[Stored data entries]
------------------------------------------------

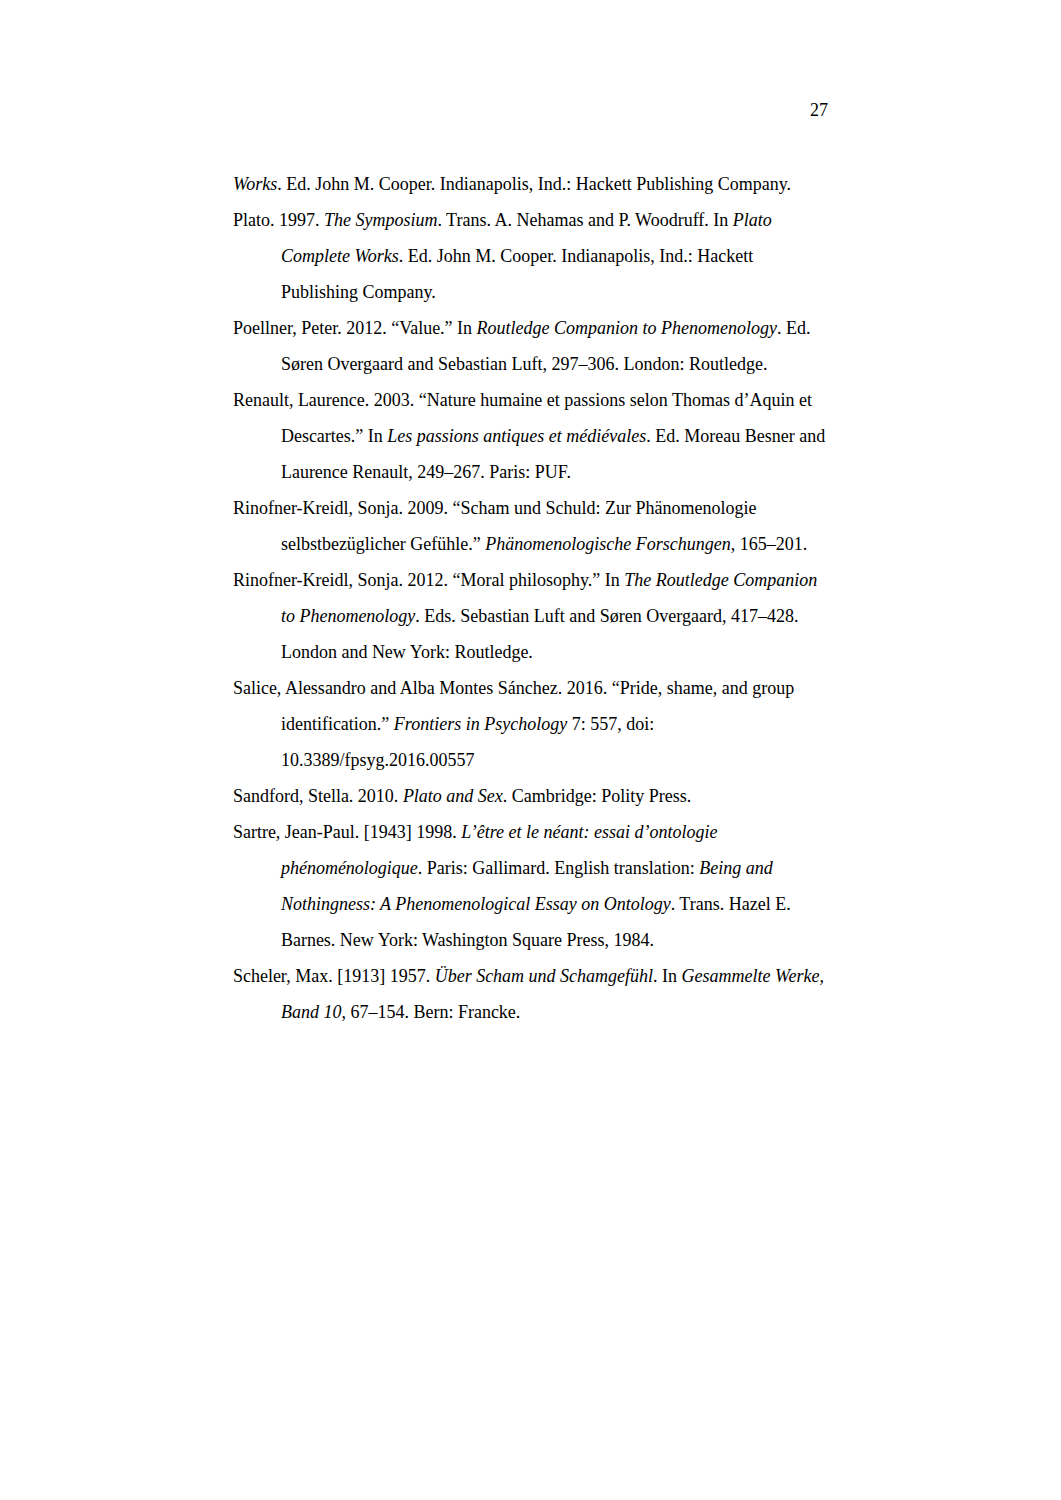27
Works. Ed. John M. Cooper. Indianapolis, Ind.: Hackett Publishing Company.
Plato. 1997. The Symposium. Trans. A. Nehamas and P. Woodruff. In Plato Complete Works. Ed. John M. Cooper. Indianapolis, Ind.: Hackett Publishing Company.
Poellner, Peter. 2012. “Value.” In Routledge Companion to Phenomenology. Ed. Søren Overgaard and Sebastian Luft, 297–306. London: Routledge.
Renault, Laurence. 2003. “Nature humaine et passions selon Thomas d’Aquin et Descartes.” In Les passions antiques et médiévales. Ed. Moreau Besner and Laurence Renault, 249–267. Paris: PUF.
Rinofner-Kreidl, Sonja. 2009. “Scham und Schuld: Zur Phänomenologie selbstbezüglicher Gefühle.” Phänomenologische Forschungen, 165–201.
Rinofner-Kreidl, Sonja. 2012. “Moral philosophy.” In The Routledge Companion to Phenomenology. Eds. Sebastian Luft and Søren Overgaard, 417–428. London and New York: Routledge.
Salice, Alessandro and Alba Montes Sánchez. 2016. “Pride, shame, and group identification.” Frontiers in Psychology 7: 557, doi: 10.3389/fpsyg.2016.00557
Sandford, Stella. 2010. Plato and Sex. Cambridge: Polity Press.
Sartre, Jean-Paul. [1943] 1998. L’être et le néant: essai d’ontologie phénoménologique. Paris: Gallimard. English translation: Being and Nothingness: A Phenomenological Essay on Ontology. Trans. Hazel E. Barnes. New York: Washington Square Press, 1984.
Scheler, Max. [1913] 1957. Über Scham und Schamgefühl. In Gesammelte Werke, Band 10, 67–154. Bern: Francke.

------------------------------------------------

__PROBLEM__
Looking at the records, report the number of lines that hold the string "Trans", with no other text.

__ANSWER TO THE PROBLEM__
2